Attorneys Learn Loan Law to Help Homeowners

By Drew Nelles,  Newser Staff
Posted May 17, 2009 3:58 PM CDT
Witnesses are sworn in before the Senate Subcommittee on Administrative Oversight and the Courts, Tuesday, May 6, 2008 in Washington for a hearing on bankruptcy and the foreclosure crisis.   (AP Photo/Susan Walsh)
camera-icon View 3 more images

(Newser) – Lawyers nationwide are learning about foreclosure law to help new clients keep their homes, NPR reports. Housing attorneys are even teaching seminars to lawyers, who accept cases pro bono, knowing homeowners can't turn to swamped legal aid offices. Some find it "incredibly rewarding to help someone save their house as opposed to help protect a company's intellectual property,” one lawyer said.

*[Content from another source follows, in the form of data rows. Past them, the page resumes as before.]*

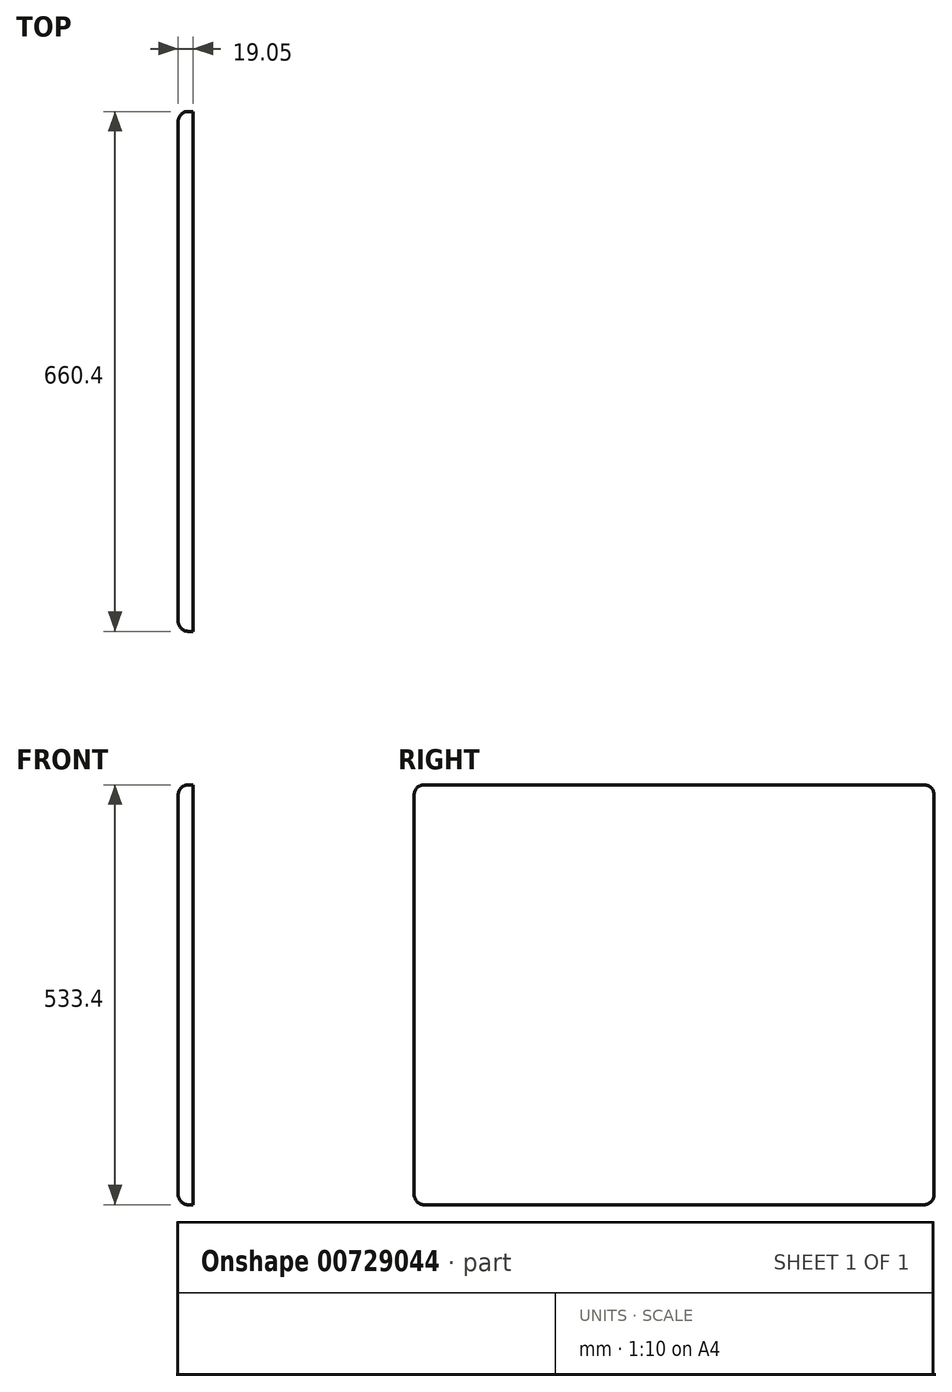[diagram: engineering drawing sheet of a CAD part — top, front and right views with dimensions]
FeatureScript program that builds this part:
annotation { "Feature Type Name" : "Feature", "Feature Type Description" : "" }
export const myFeature = defineFeature(function(context is Context, id is Id, definition is map)
    precondition{}
    {
        {
            var Q0;
            Q0=qCreatedBy(makeId("Right.planeOp"),FACE);
            var sketch = newSketch(context, id + "F0", { "sketchPlane" : qUnion([Q0])});
            skLineSegment(sketch, "E0.bottom", {"start": v(-381.06, -265.22) * mm, "end": v(279.34, -265.22) * mm});
            skLineSegment(sketch, "E0.top", {"start": v(-381.06, 268.18) * mm, "end": v(279.34, 268.18) * mm});
            skLineSegment(sketch, "E0.left", {"start": v(-381.06, -265.22) * mm, "end": v(-381.06, 268.18) * mm});
            skLineSegment(sketch, "E0.right", {"start": v(279.34, -265.22) * mm, "end": v(279.34, 268.18) * mm});
            skPoint(sketch, "E0.middle", {"position": v(-50.86, 1.48) * mm});
            skSolve(sketch);
        }
        {
            var Q0;
            Q0 = qSketchRegion(id + "F0", true);
            extrude(context, id + "F1", {"entities" : qUnion([Q0]), "depth" : 19.05 * mm, "offsetDistance" : 25.4 * mm});
        }
        {
            var Q0;
            Q0=makeQuery(id+"F1.opExtrude","CAP_EDGE",EDGE,{"disambiguationData":[OSD([sQuery(id+"F0.wireOp",EDGE,"E0.top")])],"isStart":true});
            var Q1;
            Q1=makeQuery(id+"F1.opExtrude","CAP_EDGE",EDGE,{"disambiguationData":[OSD([sQuery(id+"F0.wireOp",EDGE,"E0.right")])],"isStart":true});
            var Q2;
            Q2=makeQuery(id+"F1.opExtrude","CAP_EDGE",EDGE,{"disambiguationData":[OSD([sQuery(id+"F0.wireOp",EDGE,"E0.left")])],"isStart":true});
            var Q3;
            Q3=makeQuery(id+"F1.opExtrude","CAP_EDGE",EDGE,{"disambiguationData":[OSD([sQuery(id+"F0.wireOp",EDGE,"E0.bottom")])],"isStart":true});
            fillet(context, id + "F2", {"entities" : qUnion([Q0, Q1, Q2, Q3]), "radius" : 12.7 * mm, "tangentPropagation" : true, "allowEdgeOverflow" : false});
        }
        {
            var Q0;
            Q0=makeQuery(id+"F1.opExtrude","SWEPT_EDGE",EDGE,{"disambiguationData":[OSD([sQuery(id+"F0.wireOp",EDGE,"E0.top"),sQuery(id+"F0.wireOp",EDGE,"E0.left")])]});
            var Q1;
            Q1=makeQuery(id+"F2.opFillet","BLEND_EDGE",EDGE,{"blendedFrom":[makeQuery(id+"F1.opExtrude","CAP_EDGE",EDGE,{"disambiguationData":[OSD([sQuery(id+"F0.wireOp",EDGE,"E0.top")])],"isStart":true}),makeQuery(id+"F1.opExtrude","CAP_EDGE",EDGE,{"disambiguationData":[OSD([sQuery(id+"F0.wireOp",EDGE,"E0.left")])],"isStart":true})],"blendedInto":[]});
            fillet(context, id + "F3", {"entities" : qUnion([Q0, Q1]), "radius" : 12.7 * mm, "tangentPropagation" : true, "allowEdgeOverflow" : false});
        }
        {
            var Q0;
            Q0=makeQuery(id+"F1.opExtrude","SWEPT_EDGE",EDGE,{"disambiguationData":[OSD([sQuery(id+"F0.wireOp",EDGE,"E0.top"),sQuery(id+"F0.wireOp",EDGE,"E0.right")])]});
            var Q1;
            Q1=makeQuery(id+"F2.opFillet","BLEND_EDGE",EDGE,{"blendedFrom":[makeQuery(id+"F1.opExtrude","CAP_EDGE",EDGE,{"disambiguationData":[OSD([sQuery(id+"F0.wireOp",EDGE,"E0.top")])],"isStart":true}),makeQuery(id+"F1.opExtrude","CAP_EDGE",EDGE,{"disambiguationData":[OSD([sQuery(id+"F0.wireOp",EDGE,"E0.right")])],"isStart":true})],"blendedInto":[]});
            fillet(context, id + "F4", {"entities" : qUnion([Q0, Q1]), "radius" : 12.7 * mm, "tangentPropagation" : true, "allowEdgeOverflow" : false});
        }
        {
            var Q0;
            Q0=makeQuery(id+"F1.opExtrude","SWEPT_EDGE",EDGE,{"disambiguationData":[OSD([sQuery(id+"F0.wireOp",EDGE,"E0.bottom"),sQuery(id+"F0.wireOp",EDGE,"E0.right")])]});
            var Q1;
            Q1=makeQuery(id+"F2.opFillet","BLEND_EDGE",EDGE,{"blendedFrom":[makeQuery(id+"F1.opExtrude","CAP_EDGE",EDGE,{"disambiguationData":[OSD([sQuery(id+"F0.wireOp",EDGE,"E0.bottom")])],"isStart":true}),makeQuery(id+"F1.opExtrude","CAP_EDGE",EDGE,{"disambiguationData":[OSD([sQuery(id+"F0.wireOp",EDGE,"E0.right")])],"isStart":true})],"blendedInto":[]});
            fillet(context, id + "F5", {"entities" : qUnion([Q0, Q1]), "radius" : 12.7 * mm, "tangentPropagation" : true, "allowEdgeOverflow" : false});
        }
        {
            var Q0;
            Q0=makeQuery(id+"F1.opExtrude","SWEPT_EDGE",EDGE,{"disambiguationData":[OSD([sQuery(id+"F0.wireOp",EDGE,"E0.bottom"),sQuery(id+"F0.wireOp",EDGE,"E0.left")])]});
            var Q1;
            Q1=makeQuery(id+"F2.opFillet","BLEND_EDGE",EDGE,{"blendedFrom":[makeQuery(id+"F1.opExtrude","CAP_EDGE",EDGE,{"disambiguationData":[OSD([sQuery(id+"F0.wireOp",EDGE,"E0.bottom")])],"isStart":true}),makeQuery(id+"F1.opExtrude","CAP_EDGE",EDGE,{"disambiguationData":[OSD([sQuery(id+"F0.wireOp",EDGE,"E0.left")])],"isStart":true})],"blendedInto":[]});
            fillet(context, id + "F6", {"entities" : qUnion([Q0, Q1]), "radius" : 12.7 * mm, "tangentPropagation" : true, "allowEdgeOverflow" : false});
        }
    });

Case in point, personal injury lawyer Liz Quick. She decided to help bakery cleaner Haji Mirkab keep his two houses. But navigating housing law meant learning a dense web of rules. "I almost feel more like a lender and a banker than I do a lawyer at times, because we're really just trying to put a deal together," said Quick. BofA finally approved Mirkab's loan modification, so he's avoided foreclosure for now.